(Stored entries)

◆ ◆ ◆ ◆

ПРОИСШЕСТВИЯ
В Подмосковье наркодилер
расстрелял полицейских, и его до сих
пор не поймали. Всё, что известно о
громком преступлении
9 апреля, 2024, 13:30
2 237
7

◆ ◆ ◆ ◆

Extract from the material each line that contains the string "расстрелял".

расстрелял полицейских, и его до сих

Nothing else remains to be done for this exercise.